A célula, portanto, é um meio capaz de trazer conforto, segurança e intimidade que pode facilitar inclusive para os pais e responsáveis desses jovens e adolescentes. “A célula acaba sendo também um grande mecanismo para a expansão do Reino.
Por isso investimos em treinamentos e congressos, tudo para fortalecer o crescimento da igreja local. A célula é o primeiro degrau para levarmos o Evangelho de Jesus Cristo e formar novos cristãos”, afirma Mario de Oliveira.

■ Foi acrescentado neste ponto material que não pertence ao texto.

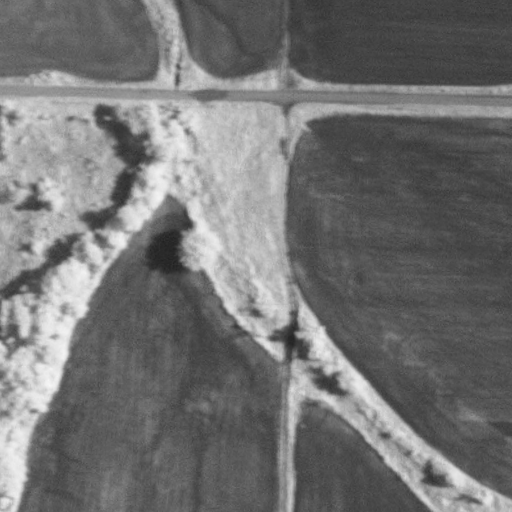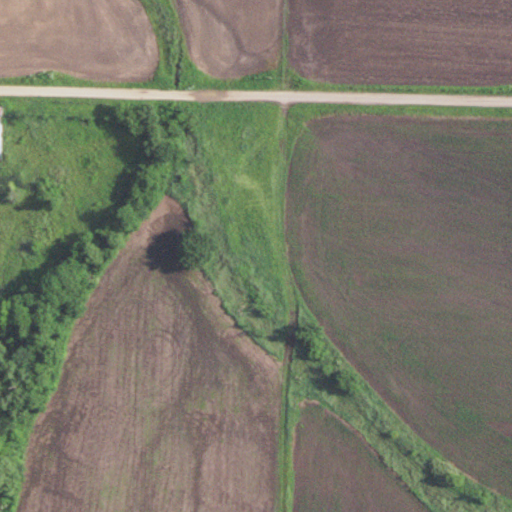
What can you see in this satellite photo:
road: (256, 93)
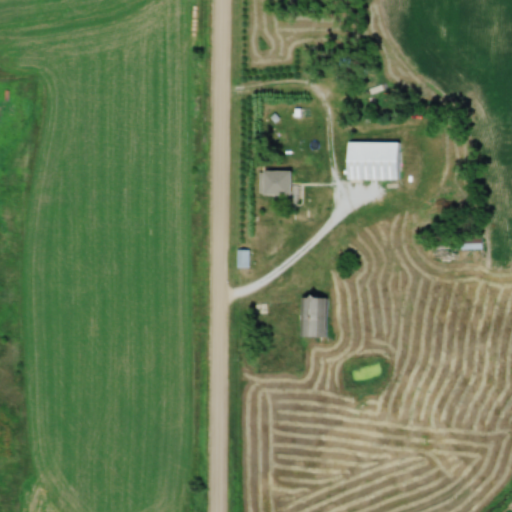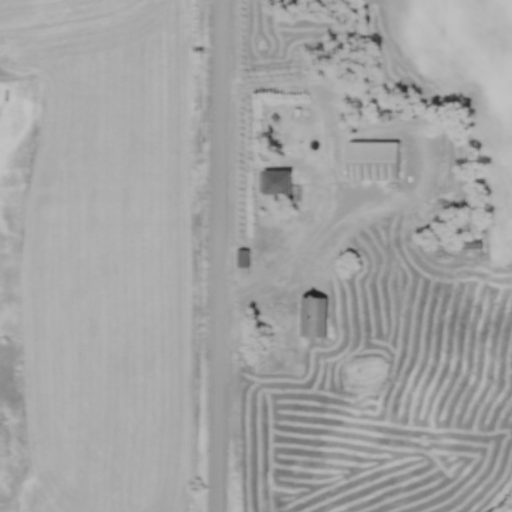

Desse modo, “a Quadrangular caminha inspirada no que está em Mateus 11:28, abrindo caminho para Cristo e a obra redentora do Espírito Santo: ‘Vinde a mim todos vós que estais cansados e oprimidos, e eu vos aliviarei’”, conclui Mario de Oliveira.
Atenção a alguns comportamentos apresentados pelos jovens:
- Uso de roupas com manga comprida em dias de calor é um sinal clássico de quem está se autolesionando.
- Alta irritabilidade, falta de sono, dores pelo corpo, falta de energia, baixa concentração e sentimentos constantes de culpa podem ser sinais de depressão.